Sans oublier un autre moment important de cette célébration : celui du verre de l’amitié qui vient, en général, clôturer agréablement cette rencontre. Là non plus, la communauté ne laissera rien au hasard. Il aura fallu, dans les jours précédents, prendre en charge et organiser cette partie de la logistique. Une petite collecte de fonds et la promesse de dons en nature auront permis de définir par la suite, et ce sur base du nombre estimé de participants, quel pourra être le rafraichissement, accompagné ou non d’un petit quelque chose à grignoter. Il peut s’agir d’un jus de fruit préparé collectivement ou encore de bouteilles de sodas achetées au magasin du coin ; le tout servi dans des gobelets jetables ou recyclables, avec plus ou moins de glaçons, en fonction du nombre réel de personnes présentes.

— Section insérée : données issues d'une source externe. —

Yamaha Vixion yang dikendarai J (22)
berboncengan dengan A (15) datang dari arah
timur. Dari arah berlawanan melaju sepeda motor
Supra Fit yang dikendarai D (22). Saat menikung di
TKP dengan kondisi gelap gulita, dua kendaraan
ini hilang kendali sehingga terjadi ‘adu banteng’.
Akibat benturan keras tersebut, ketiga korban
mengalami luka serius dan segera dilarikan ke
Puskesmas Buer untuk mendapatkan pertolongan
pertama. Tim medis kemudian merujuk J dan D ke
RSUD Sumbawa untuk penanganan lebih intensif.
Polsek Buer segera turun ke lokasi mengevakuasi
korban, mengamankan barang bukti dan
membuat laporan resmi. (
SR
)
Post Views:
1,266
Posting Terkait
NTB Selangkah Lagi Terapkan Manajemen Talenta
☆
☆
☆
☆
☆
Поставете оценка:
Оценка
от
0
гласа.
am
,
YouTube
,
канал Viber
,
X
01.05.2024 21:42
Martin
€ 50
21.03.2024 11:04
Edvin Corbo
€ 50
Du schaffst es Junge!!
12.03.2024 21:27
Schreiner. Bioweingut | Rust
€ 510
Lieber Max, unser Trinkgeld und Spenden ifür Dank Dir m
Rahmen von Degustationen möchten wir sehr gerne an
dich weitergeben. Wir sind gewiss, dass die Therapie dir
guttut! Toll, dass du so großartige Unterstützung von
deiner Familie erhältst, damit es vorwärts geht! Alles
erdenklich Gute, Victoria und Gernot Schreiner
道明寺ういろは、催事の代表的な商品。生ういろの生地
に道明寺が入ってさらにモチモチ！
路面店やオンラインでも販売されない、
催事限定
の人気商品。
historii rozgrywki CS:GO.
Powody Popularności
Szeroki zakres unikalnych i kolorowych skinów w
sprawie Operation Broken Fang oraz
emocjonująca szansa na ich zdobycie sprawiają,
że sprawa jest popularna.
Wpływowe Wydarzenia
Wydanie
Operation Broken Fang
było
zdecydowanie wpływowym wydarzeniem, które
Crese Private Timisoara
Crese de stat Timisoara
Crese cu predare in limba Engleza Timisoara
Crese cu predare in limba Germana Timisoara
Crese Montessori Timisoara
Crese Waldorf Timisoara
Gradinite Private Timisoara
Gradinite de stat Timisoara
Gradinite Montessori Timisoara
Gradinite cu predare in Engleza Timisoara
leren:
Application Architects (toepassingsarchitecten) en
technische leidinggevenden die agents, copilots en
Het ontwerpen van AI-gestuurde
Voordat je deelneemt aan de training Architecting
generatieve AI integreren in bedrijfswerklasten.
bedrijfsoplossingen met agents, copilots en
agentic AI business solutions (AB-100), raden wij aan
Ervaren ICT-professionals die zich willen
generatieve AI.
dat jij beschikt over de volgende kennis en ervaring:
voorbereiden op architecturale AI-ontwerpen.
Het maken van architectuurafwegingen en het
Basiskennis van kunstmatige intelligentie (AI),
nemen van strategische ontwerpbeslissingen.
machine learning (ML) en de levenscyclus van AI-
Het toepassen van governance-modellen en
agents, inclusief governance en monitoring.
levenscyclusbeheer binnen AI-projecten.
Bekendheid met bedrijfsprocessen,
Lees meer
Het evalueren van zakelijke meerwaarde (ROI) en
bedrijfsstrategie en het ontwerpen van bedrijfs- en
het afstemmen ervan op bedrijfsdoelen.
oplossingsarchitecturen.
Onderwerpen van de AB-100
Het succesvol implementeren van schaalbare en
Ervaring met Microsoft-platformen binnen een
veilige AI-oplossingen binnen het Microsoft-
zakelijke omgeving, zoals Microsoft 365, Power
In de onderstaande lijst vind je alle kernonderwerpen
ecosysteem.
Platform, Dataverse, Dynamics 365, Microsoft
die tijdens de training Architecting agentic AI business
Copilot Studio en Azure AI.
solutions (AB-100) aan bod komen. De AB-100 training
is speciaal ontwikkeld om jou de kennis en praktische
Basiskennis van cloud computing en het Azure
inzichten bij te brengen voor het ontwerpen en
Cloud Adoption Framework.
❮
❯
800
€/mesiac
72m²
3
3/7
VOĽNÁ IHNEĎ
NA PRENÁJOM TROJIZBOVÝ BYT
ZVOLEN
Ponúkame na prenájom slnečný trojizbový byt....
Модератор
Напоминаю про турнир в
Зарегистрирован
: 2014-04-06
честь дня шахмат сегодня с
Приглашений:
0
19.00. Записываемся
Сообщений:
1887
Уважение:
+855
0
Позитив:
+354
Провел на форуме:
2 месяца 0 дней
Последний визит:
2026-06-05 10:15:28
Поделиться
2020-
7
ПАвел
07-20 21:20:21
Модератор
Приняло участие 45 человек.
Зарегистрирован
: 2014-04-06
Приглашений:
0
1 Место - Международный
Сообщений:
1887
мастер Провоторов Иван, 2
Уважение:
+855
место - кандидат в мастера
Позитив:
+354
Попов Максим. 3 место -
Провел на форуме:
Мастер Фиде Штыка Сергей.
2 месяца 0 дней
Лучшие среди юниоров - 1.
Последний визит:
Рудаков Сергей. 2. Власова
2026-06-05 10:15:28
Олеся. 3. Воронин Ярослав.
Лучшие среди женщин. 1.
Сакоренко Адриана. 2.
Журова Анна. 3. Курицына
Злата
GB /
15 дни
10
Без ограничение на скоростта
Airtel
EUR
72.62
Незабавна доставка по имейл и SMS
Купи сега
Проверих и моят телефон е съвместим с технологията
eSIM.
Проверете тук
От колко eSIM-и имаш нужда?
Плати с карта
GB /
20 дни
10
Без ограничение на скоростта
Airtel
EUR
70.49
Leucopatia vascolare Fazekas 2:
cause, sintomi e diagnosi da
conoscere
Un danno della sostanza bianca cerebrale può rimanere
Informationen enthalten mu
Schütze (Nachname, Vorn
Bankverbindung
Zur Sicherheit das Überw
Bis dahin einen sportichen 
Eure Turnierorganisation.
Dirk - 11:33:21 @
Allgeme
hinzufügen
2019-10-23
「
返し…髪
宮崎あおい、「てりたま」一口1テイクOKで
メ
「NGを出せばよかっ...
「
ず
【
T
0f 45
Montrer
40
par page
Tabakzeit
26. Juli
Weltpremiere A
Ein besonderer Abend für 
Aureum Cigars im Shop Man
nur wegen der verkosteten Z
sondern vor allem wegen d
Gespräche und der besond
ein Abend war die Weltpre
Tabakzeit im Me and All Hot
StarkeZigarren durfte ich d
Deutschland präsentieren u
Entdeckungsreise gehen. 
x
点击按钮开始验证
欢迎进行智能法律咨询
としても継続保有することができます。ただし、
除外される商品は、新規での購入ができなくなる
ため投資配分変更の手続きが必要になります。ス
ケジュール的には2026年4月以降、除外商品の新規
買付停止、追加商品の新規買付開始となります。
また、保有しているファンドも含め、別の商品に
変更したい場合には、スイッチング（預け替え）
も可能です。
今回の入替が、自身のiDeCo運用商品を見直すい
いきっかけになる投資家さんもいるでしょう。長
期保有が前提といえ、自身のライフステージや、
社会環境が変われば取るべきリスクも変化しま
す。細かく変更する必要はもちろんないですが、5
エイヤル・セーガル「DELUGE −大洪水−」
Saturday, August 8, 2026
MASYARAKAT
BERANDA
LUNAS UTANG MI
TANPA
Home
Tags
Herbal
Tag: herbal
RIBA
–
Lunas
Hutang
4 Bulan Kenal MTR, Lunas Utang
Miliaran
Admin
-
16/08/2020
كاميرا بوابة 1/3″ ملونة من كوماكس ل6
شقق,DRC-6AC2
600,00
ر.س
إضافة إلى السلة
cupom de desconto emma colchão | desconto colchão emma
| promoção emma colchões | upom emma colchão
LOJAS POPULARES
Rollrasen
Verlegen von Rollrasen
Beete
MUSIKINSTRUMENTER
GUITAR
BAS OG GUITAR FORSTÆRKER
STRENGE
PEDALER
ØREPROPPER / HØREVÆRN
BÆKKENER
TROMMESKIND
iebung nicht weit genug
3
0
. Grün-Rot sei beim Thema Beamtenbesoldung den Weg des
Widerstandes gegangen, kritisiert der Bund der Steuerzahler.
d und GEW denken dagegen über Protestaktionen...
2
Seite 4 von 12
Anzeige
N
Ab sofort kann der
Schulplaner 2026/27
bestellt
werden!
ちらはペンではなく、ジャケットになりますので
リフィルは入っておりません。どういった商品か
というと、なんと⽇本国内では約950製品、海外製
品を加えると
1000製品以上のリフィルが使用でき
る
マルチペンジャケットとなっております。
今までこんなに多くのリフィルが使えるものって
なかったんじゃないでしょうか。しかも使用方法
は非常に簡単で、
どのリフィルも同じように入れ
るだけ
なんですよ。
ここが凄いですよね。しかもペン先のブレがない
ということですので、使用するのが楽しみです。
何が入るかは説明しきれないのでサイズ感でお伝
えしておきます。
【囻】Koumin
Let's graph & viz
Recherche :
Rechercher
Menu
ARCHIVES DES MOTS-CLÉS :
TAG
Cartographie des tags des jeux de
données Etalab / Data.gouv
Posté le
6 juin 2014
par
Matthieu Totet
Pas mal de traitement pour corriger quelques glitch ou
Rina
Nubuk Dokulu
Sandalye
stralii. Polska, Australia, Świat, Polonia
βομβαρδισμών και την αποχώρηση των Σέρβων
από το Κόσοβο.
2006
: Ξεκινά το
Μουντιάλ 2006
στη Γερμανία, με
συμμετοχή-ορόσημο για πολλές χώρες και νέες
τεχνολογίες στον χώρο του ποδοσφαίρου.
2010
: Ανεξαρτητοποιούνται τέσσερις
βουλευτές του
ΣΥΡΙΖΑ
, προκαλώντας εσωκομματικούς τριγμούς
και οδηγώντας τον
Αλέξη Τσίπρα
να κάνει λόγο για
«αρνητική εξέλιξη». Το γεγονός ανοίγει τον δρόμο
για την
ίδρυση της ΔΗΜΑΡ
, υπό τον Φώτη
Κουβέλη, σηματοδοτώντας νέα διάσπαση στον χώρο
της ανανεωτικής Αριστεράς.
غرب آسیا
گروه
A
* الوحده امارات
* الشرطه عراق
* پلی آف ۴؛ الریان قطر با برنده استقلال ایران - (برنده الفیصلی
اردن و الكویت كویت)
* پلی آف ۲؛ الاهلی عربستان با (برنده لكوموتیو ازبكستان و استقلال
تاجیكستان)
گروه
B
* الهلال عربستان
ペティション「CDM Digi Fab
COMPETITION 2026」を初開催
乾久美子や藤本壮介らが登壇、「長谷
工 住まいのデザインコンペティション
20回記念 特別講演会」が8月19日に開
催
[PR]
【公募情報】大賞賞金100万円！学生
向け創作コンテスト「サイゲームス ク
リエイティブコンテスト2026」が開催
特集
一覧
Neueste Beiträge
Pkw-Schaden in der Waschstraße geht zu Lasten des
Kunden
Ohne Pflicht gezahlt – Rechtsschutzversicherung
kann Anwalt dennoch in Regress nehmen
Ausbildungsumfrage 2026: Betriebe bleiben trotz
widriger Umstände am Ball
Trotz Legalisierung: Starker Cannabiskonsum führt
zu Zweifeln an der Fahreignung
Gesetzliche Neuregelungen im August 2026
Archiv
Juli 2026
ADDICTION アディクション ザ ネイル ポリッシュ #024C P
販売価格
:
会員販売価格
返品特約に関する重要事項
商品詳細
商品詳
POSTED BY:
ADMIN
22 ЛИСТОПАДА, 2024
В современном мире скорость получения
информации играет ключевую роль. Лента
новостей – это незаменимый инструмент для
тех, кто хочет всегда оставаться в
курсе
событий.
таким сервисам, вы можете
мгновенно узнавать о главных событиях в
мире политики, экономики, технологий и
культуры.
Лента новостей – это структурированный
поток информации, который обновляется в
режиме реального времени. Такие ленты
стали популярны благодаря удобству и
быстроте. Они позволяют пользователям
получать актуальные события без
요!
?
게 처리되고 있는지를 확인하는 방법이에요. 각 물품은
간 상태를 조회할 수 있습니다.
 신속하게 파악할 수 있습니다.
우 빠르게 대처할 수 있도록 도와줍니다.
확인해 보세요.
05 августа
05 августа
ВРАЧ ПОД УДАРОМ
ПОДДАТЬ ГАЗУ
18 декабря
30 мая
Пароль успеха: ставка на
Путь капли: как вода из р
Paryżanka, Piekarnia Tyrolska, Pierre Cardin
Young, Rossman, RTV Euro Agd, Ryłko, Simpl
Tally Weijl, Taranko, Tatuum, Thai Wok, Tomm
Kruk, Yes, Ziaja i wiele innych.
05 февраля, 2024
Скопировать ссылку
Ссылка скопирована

Il est patent que bien des comités de quartiers sont nés à partir de ces petites célébrations où les participants ont fait l’expérience bien concrète de leurs capacités d’organisation, d’analyse et d’initiative (qu’ils ignoraient trop souvent) pour affronter les problèmes qui les assaillent au jour le jour. Ils ont pu également prendre réellement conscience des droits qui sont les leurs et du pouvoir qu’ils détiennent de les faire valoir.
Regardées à distance, ces modestes célébrations pourraient apparaître bien « ringardes » ou témoins d’une époque préconciliaire révolue. Elles nous aident ici, bien au contraire, à contempler la force du ferment qui, dans les mains féminines de la parabole, fait lever la pâte, nous permettant ainsi d’associer notre désir à celui du Seigneur. C’est ce qu’évoque joyeusement un chant traditionnel dominicain qui réclame : « Que Noël devienne notre pain quotidien ! » ‒ ¡Que la Navidad sea pan nuestro de cada día!
Max Michel
[1] Cet horaire permet tout à la fois de profiter du retour du travail de beaucoup comme de celui de l’école ou du lycée pour les plus jeunes, mais aussi de bénéficier d’une température et d’un ensoleillement plus cléments.
[2] C’est là l’un des beaux fruits qui ont germé et mûri, au sein de l’Église latino-américaine et caribéenne, dans la ligne de la fameuse trilogie du « Voir-Juger-Agir » (VJA), adoptée par la Jeunesse ouvrière chrétienne (JOC). Nous touchons là aussi le cœur ou l’ADN des petites communautés ecclésiales de base (CEB) qui offrent un ancrage populaire bien réel à une bonne partie de l’Église catholique, et ceci en dépit des résistances d’une partie des autorités romaines et de certains épiscopats locaux, parfois bien indifférents face aux épreuves et aux luttes de tant de personnes vulnérables. Celles-ci ont découvert en Jésus Christ Celui qui donne sens et espérance à leur vie et à leurs souffrances.